At the end of the revolution, she was training new recruits with her husband. ‘My husband (who had defected from Qaddafi’s regime) and I used to train young fighters to use arms,’ she recalled, ‘in the garden of my own house.’
Women in Libya — although engaged in political actions — were essentially second-class citizens of their country. With the revolution, some women joined the fight against the injustices of the Qaddafi regime, defend their country, and protect their community.
They fought to secure the rights of Libyan citizens, even those rights that were (and continue to be) denied to themselves as women.
‘I was witnessing economic and social (needs) in a rich oil country. I graduated in 2005 with two diplomas in (medicine)…but I never had the opportunity to get a job with the government…(W)hen the fighting started…. (i)t was my obligation to seek justice and overthrow an authoritarian regime.’
While Aya, Fatima, and Hoda were able to find a place and participate in the revolution that overthrew the Qaddafi regime, their participation in post-revolutionary reconstruction has been more fraught.
During the revolution they were able to do things and go places that men could not, because they were women in Libya’s conservative culture.

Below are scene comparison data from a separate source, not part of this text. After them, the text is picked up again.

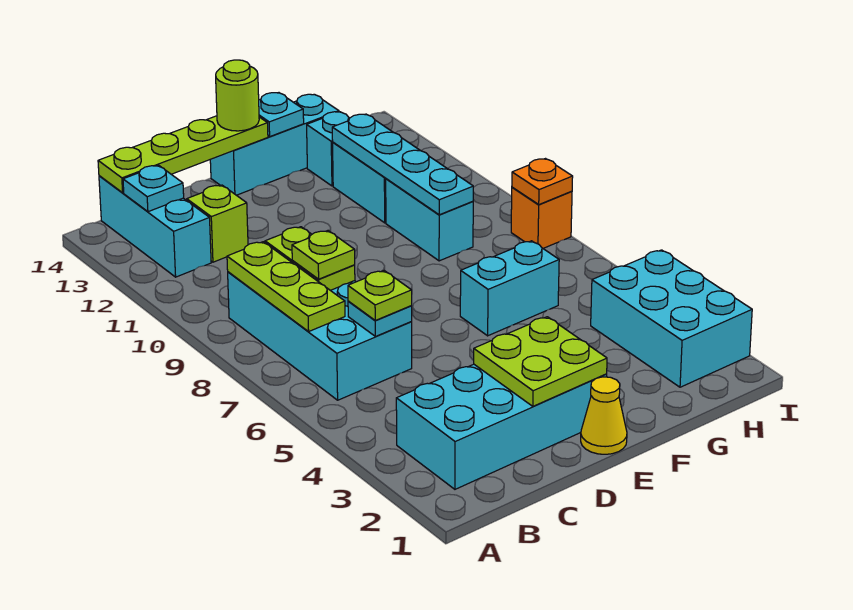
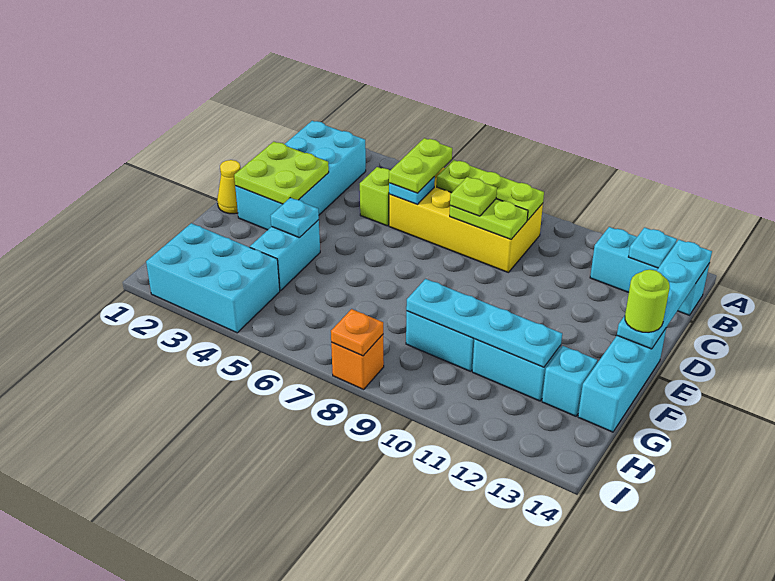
cyan 2x4 brick [228,272,412,400] -> yellow 2x4 brick [389,168,543,273]
lime 1x4 plate [98,116,268,193] -> cyan 1x4 plate [617,240,712,349]
lime 1x1 plate [348,271,412,320] -> lime 1x2 plate [389,138,452,193]
lime 1x1 brick [187,185,248,262] -> lime 1x1 brick moved to [360,167,390,226]
cyan 1x2 brick [460,241,559,336] -> cyan 1x2 brick moved to [250,220,320,291]
cyan 1x1 plate [259,93,304,136] -> cyan 1x1 plate moved to [271,198,319,238]

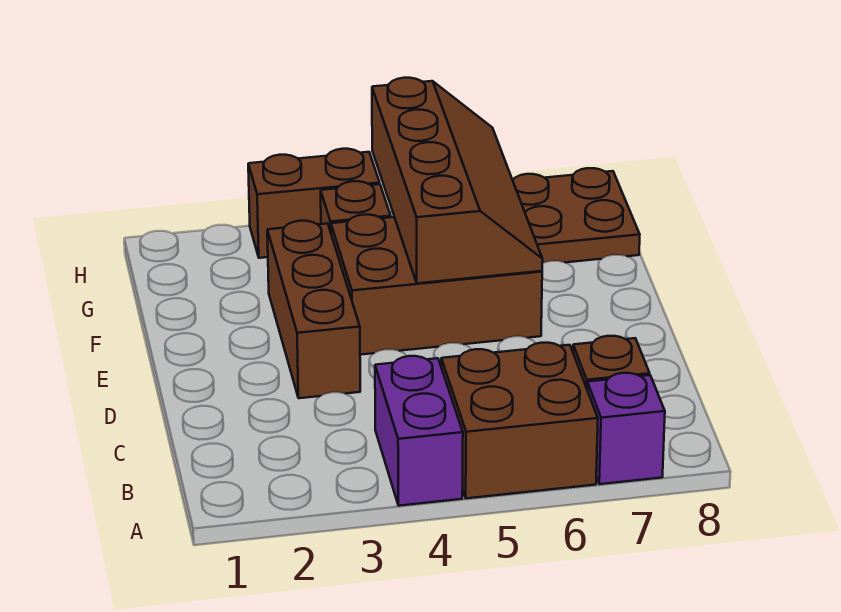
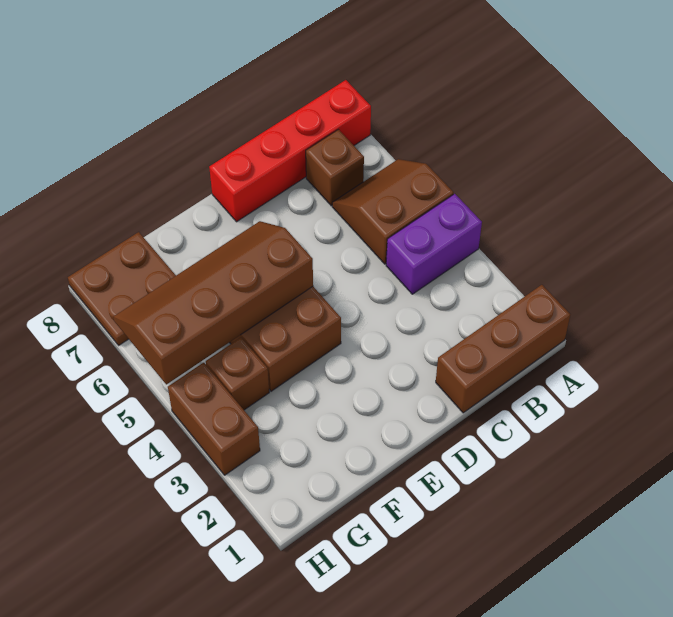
brown 2x2 brick [441,343,598,498] -> brown 2x2 slope [332,159,453,264]
purple 1x1 brick [587,373,665,484] -> none
none -> red 1x4 brick [209,80,371,222]
brown 1x3 brick [267,221,360,398] -> brown 1x3 brick moved to [436,285,570,413]

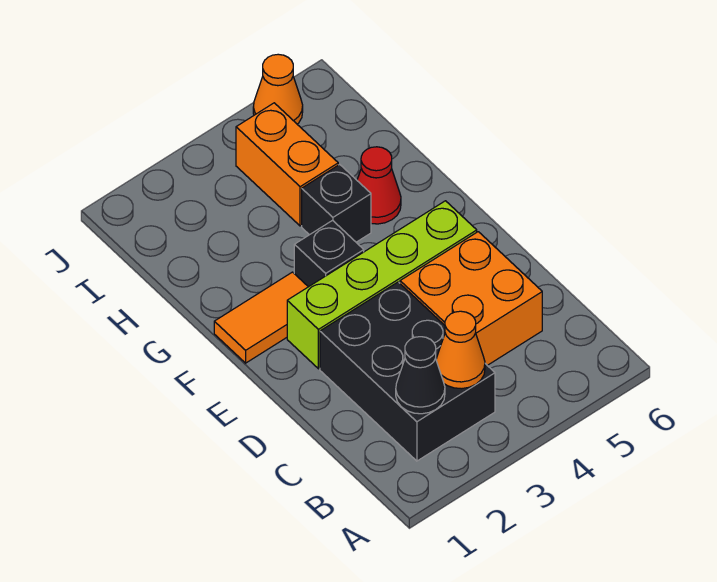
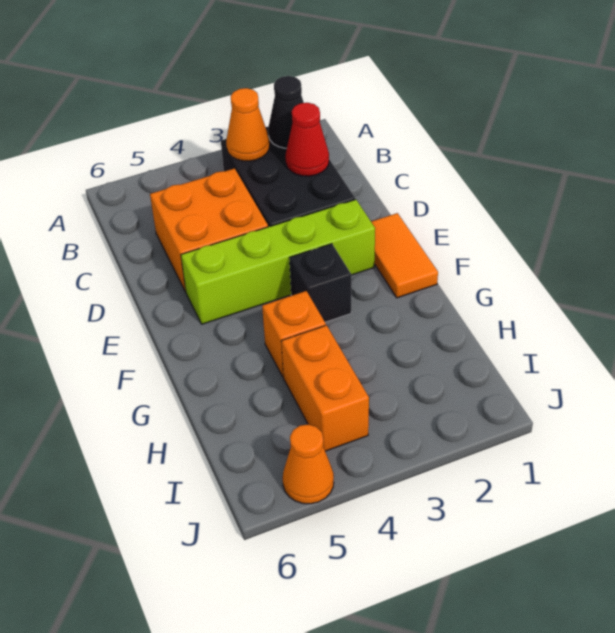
orange 1x2 tile [214,272,308,363] -> orange 1x2 tile turned to [371,213,438,298]
black 1x1 brick [302,165,371,242] -> orange 1x1 brick [262,291,326,377]
red 1x1 cone [357,147,401,224] -> red 1x1 cone moved to [285,103,329,176]

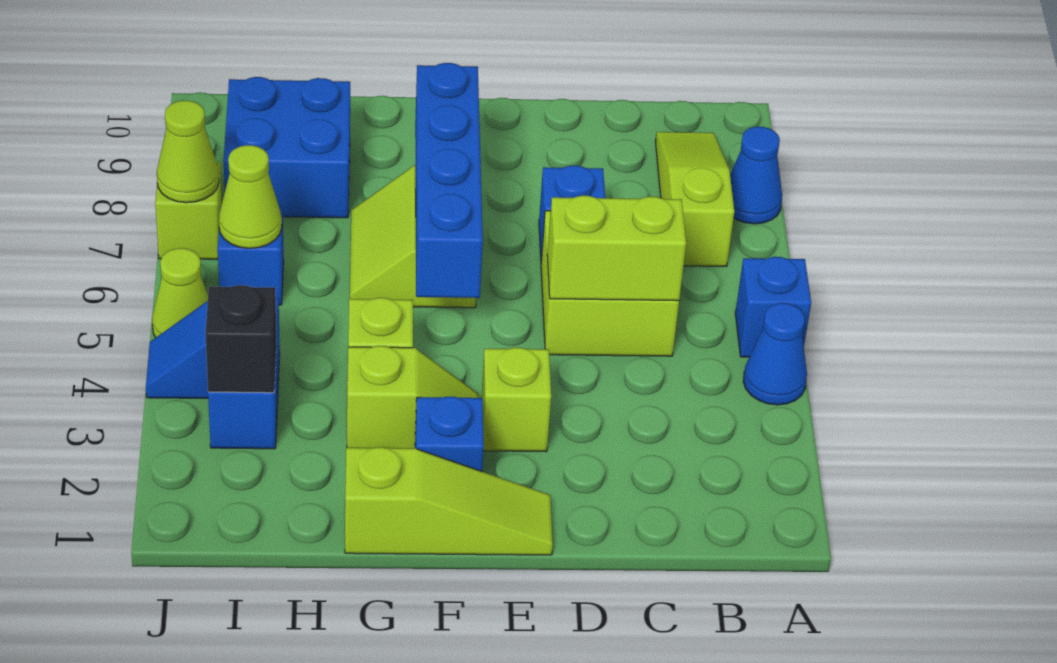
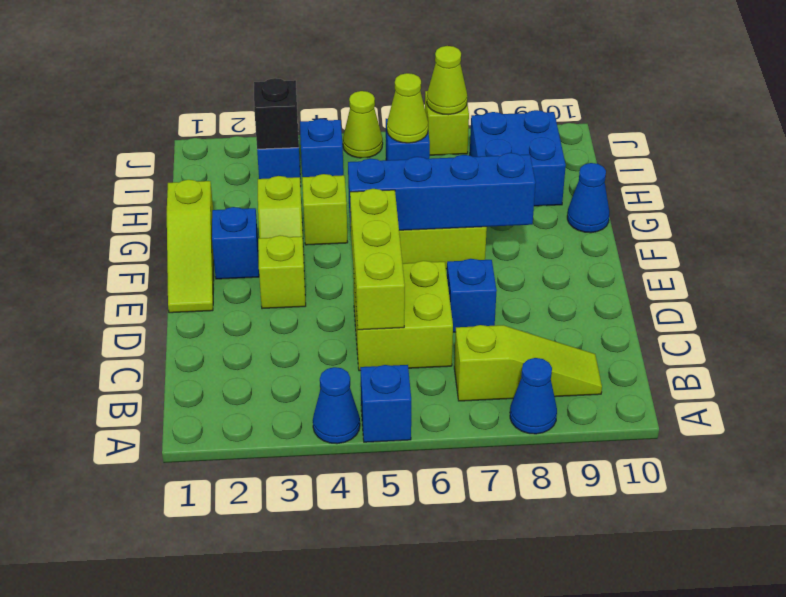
lime 1x2 brick [547,196,686,301] -> lime 1x3 brick [350,189,405,330]
none -> blue 1x1 cone [567,163,609,233]

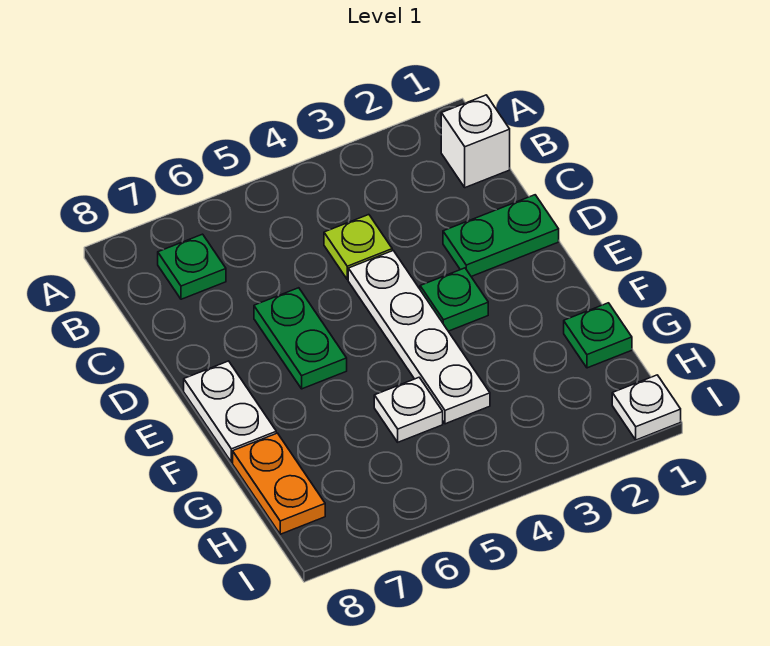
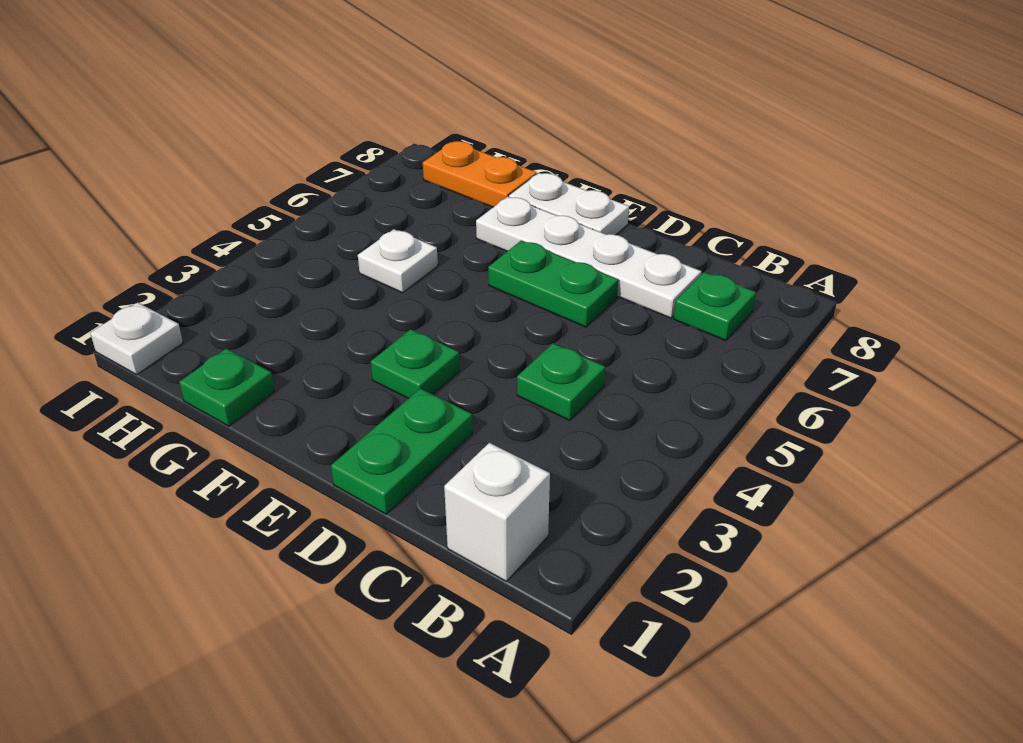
lime 1x1 plate [324,215,392,280] -> green 1x1 plate [517,343,605,420]
white 1x4 plate [348,251,490,424] -> white 1x4 plate moved to [476,197,701,318]

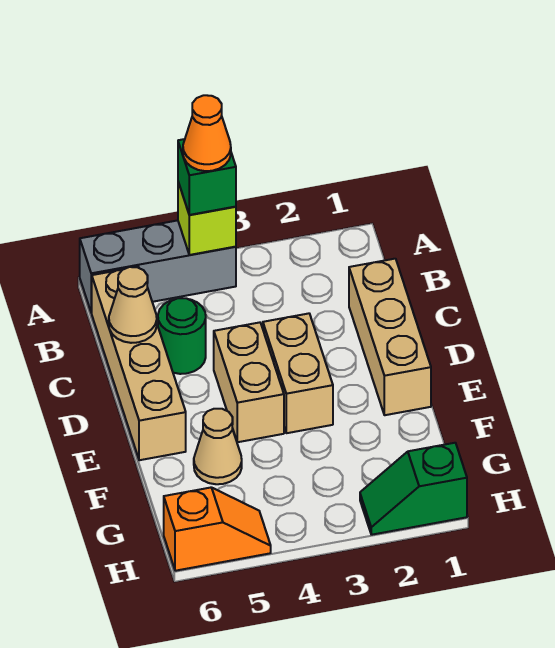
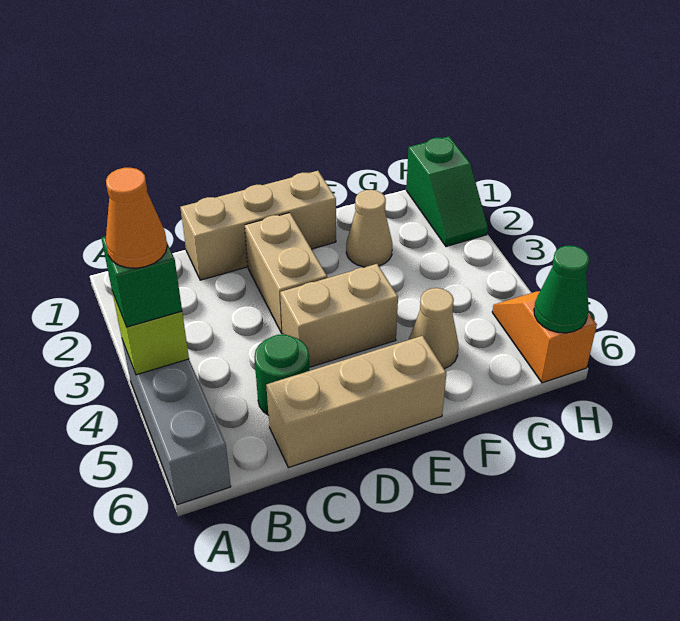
tan 1x4 brick [92,267,186,460] -> tan 1x3 brick [266,336,446,468]
tan 1x1 cone [109,267,157,343] -> tan 1x1 cone moved to [346,190,392,267]
tan 1x2 brick [263,313,333,433] -> tan 1x2 brick turned to [245,213,327,334]
none -> green 1x1 cone [534,246,589,333]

After the revolution, that culture has once again confined them to domestic life.
Hoda founded an organization to support the role of women in civil society and peace building, with dozens of branches throughout the country.
Likewise, after hanging up her combat gear, Aya has worked to raise awareness of risks facing her community.
Fatima is working to defend women’s right to make permanent the promise of the revolution and the gains that women made in those early years after Qaddafi’s fall.
It is important for the international community to recognize the role of women in the revolution and ensure that they are directly involved in continued efforts to establish a peaceful and prosperous Libyan state.
If such efforts are to be successful, women need to be at the table in peace building efforts in a meaningful way, and feed into discussions about strengthening political and civil rights in post-conflict Libya.